Spingersi oltre i propri limiti, conquistando le donne e beffando la morte.
Comprendere i motivi per cui l’erotismo sia da sempre un elemento connaturato allo sport dei motori significa scavare a fondo nelle complesse pulsioni dell’essere umano, nella dialettica tra vita e morte. Semplificare la questione, affermando che i motori siano solo status symbol, manifestazioni di ricchezza e benessere, riducendo tutto a un estetismo decadente, risulta dunque fuorviante. L’incontro tra James Hunt e un’infermiera nel famoso film “Rush” di Ron Howard è d’ispirazione:
«Ho una teoria sul motivo per cui alle donne piacciono i piloti. Non è una questione di rispetto per quello che facciamo, girare intorno con una macchina per ore e ore, anzi, pensano che questo sia patetico. E probabilmente hanno ragione. Il motivo che le attrae è la nostra vicinanza alla morte. Perché più sei vicino alla morte più ti senti vivo. E più sei vivo, più loro lo vedono, lo sentono».
Questo il monologo recitato da Chris Hemsworth, nei panni del campione britannico di Formula 1, che vinse il Campionato del Mondo nel 1976 a bordo della McLaren e che sulla tuta portava l’emblematica scritta “Sex: breakfast of champions”. Ma come nasce quella tensione erotica così attraente?

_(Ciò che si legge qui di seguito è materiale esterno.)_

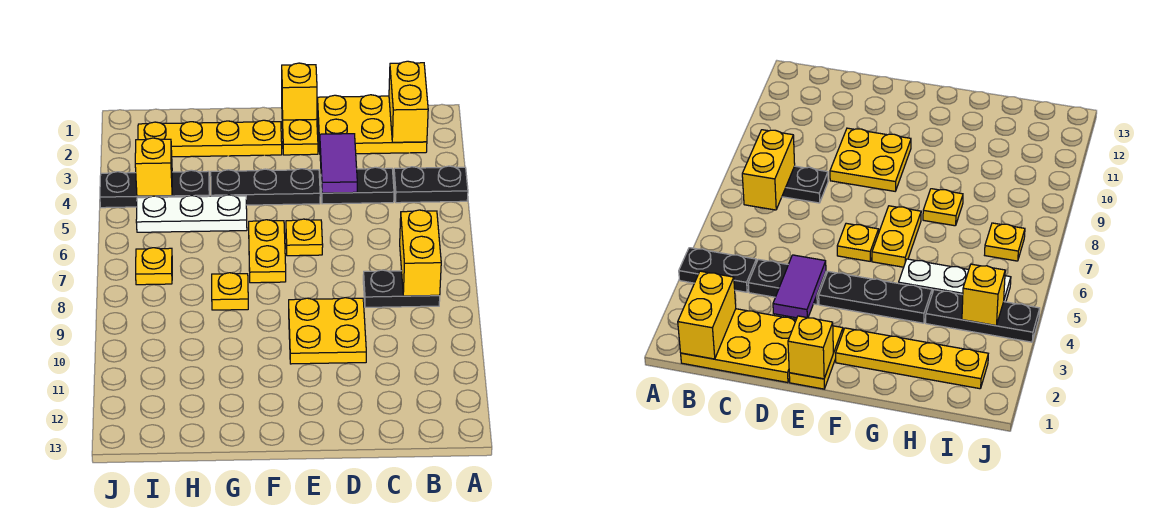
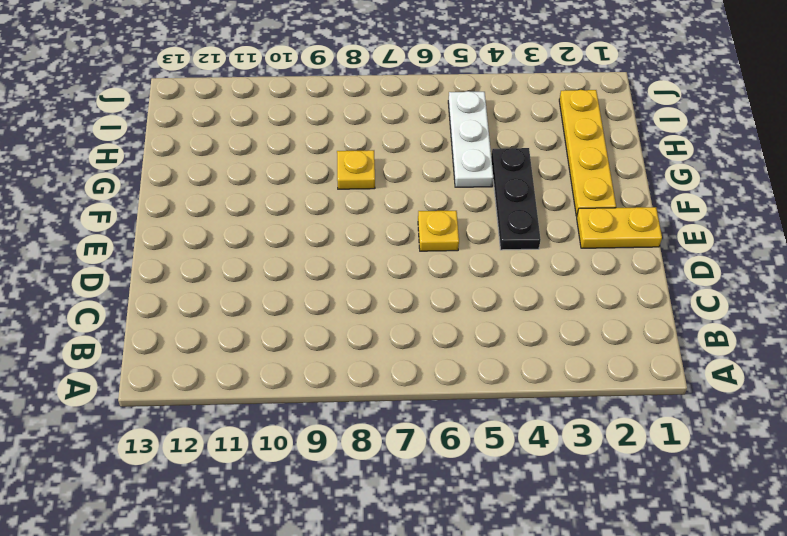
none -> black 1x2 plate [394,166,468,203]
none -> yellow 2x3 plate [317,95,427,154]
none -> black 1x2 plate [363,270,440,307]

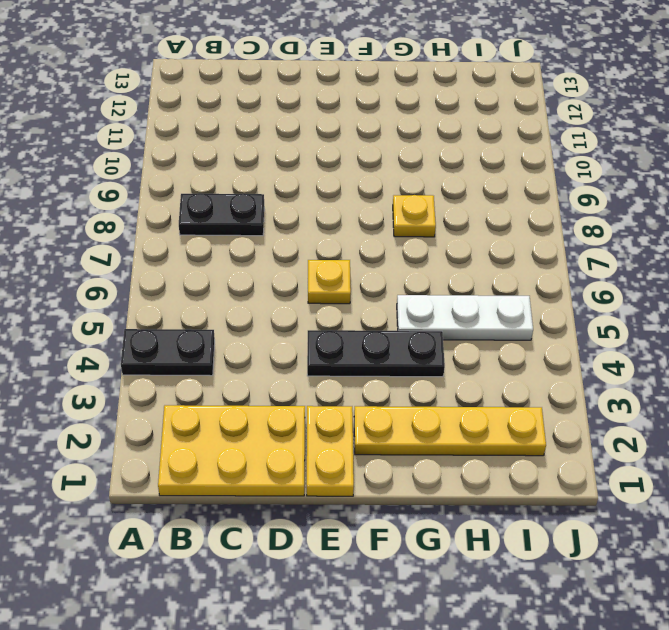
none -> black 1x2 plate [321,167,394,204]
none -> yellow 2x2 plate [289,298,366,364]
none -> yellow 1x2 plate [249,220,286,283]

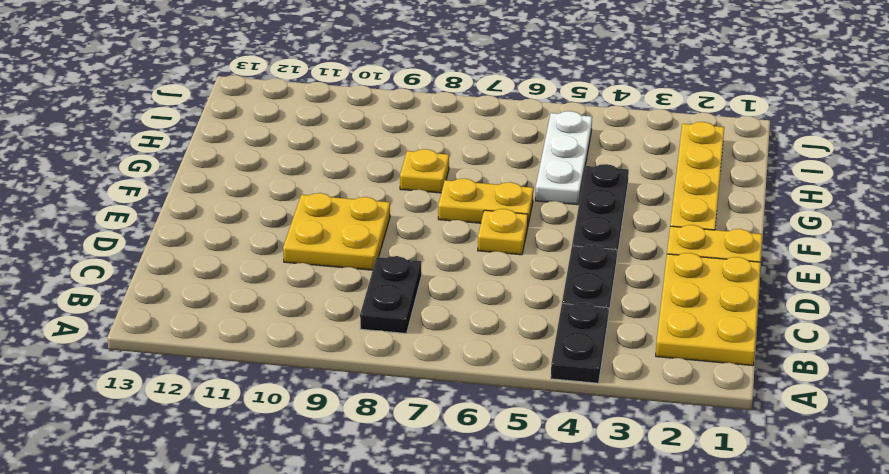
none -> black 1x3 plate [100,170,209,208]
none -> yellow 1x1 plate [136,248,172,285]
none -> yellow 1x2 brick [389,61,428,142]

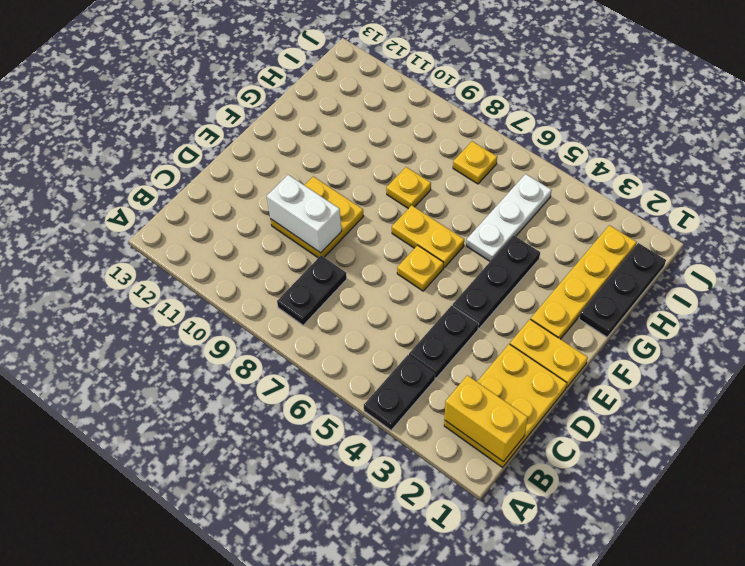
white 1x2 brick [267,175,342,253] -> none
black 1x3 plate [579,243,666,337] -> black 1x3 plate moved to [100,170,209,208]
none -> yellow 1x2 brick [400,210,441,296]
none -> purple 1x2 tile [320,134,357,193]
none -> yellow 1x1 brick [282,63,317,120]

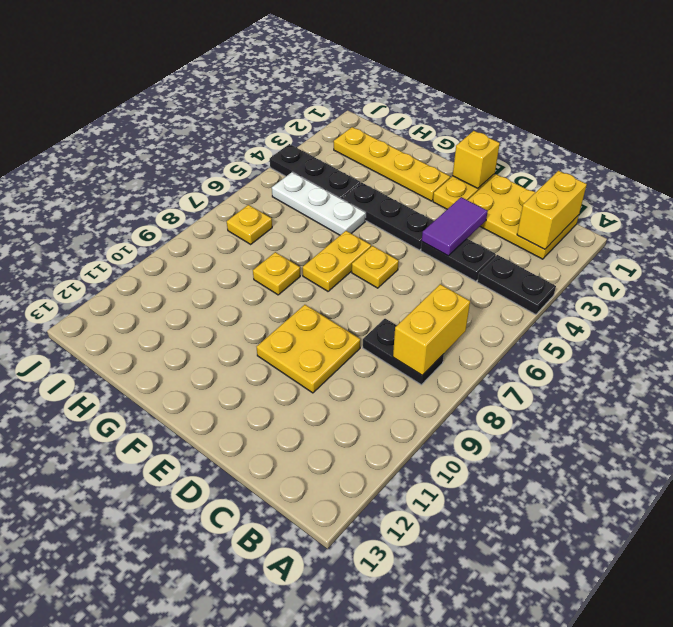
none -> yellow 1x1 brick [135,138,172,196]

Di per sé il concetto di sport è ciò che si avvicina di più all’idea che gli uomini hanno di guerra. È noto che i primi sportivi, gli atleti dell’antichità – dalla civiltà micenea alla Grecia delle Olimpiadi – non furono nient’altro che guerrieri impegnati in attività di esercizio fisico per la preparazione alla caccia o alle battaglie contro il nemico, attività per cui è naturale il legame tra sviluppo del corpo e dello spirito, nel rispetto di determinati canoni estetici.
E poi lotta per la sopravvivenza, avversari, allenamento, disciplina, superamento dei limiti fisici, mentali e spirituali (le Olimpiadi erano soprattutto un evento religioso), vittoria e sconfitta: la semantica entro cui lo sport si muove sin dagli albori è quella bellica. Non è un caso che molti atleti o allenatori contemporanei spesso si affidino a “L’arte della guerra” di Sun Tzu per trovare motivazioni e strategie.
Grandi battaglie dal sapore epico hanno continuato a contraddistinguere la storia dello sport dalle altre arti. Nel ‘900, per dirla con le parole di Marinetti, la magnificenza del mondo si è arricchita di una bellezza nuova: la bellezza della velocità. “Un’automobile ruggente, che sembra correre sulla mitraglia, è più bella della Vittoria di Samotracia”. La modernità ha portato il rombante motorsport, nel quale è stato messo al centro della disciplina sportiva l’elemento estremo per eccellenza per l’essere umano: la morte.
«La morte è l’aroma dell’esistenza, essa sola dà sapore agli istanti, essa sola ne combatte l’insulsaggine. Le dobbiamo all’incirca tutto». (Emil Cioran)
E i piloti sono sportivi che l’aldilà lo percepiscono ad ogni curva. Alla morte devono il coraggio, la sensibilità, il talento, la tecnica e l’estro: tutti aspetti imprescindibili da sviluppare per guidare un’auto al limite tra coscienza e follia, nel tentativo di vincere sugli avversari e sulla morte stessa. Questa lotta infernale tra uomo e macchina la espresse bene il finlandese Henri Toivonen nel 1986, in occasione di una commovente intervista durante il Tour de Corse, gara in cui morì tragicamente assieme al suo navigatore Sergio Cresto:
«non c’è essere umano che possa ragionare così velocemente, è un insieme di azioni difficilissimo da gestire senza fare errori».
Parole che esprimono l’eroica pazzia dei piloti che – se necessario – osavano spingersi oltre ai propri limiti, guardando in faccia la morte, per lo scopo supremo della vittoria.
È quest’ordine delle cose che scatena l’erotismo. Il legame platonico tra amore e follia, nel rapporto tra uomo e donna generatrice di vita, lo riempie di fascino. Freud ne parla diffusamente nel suo Al di là del principio di piacere, dove eros e morte trovano un posto nella psicologia e nella filosofia del profondo, rappresentando le forze primordiali che guidano i destini di ognuno.
Essenziale e definitiva nel motorsport è dunque – per dirla con Nietzsche – la componente dionisiaca del pilota, uno sportivo che dice sì alla vita sfidando la morte. Tratti autentici dell’irrazionale e degli impeti sessuali, vita totalizzante, linguaggi che l’essere umano riconosce e da cui è inesorabilmente attratto.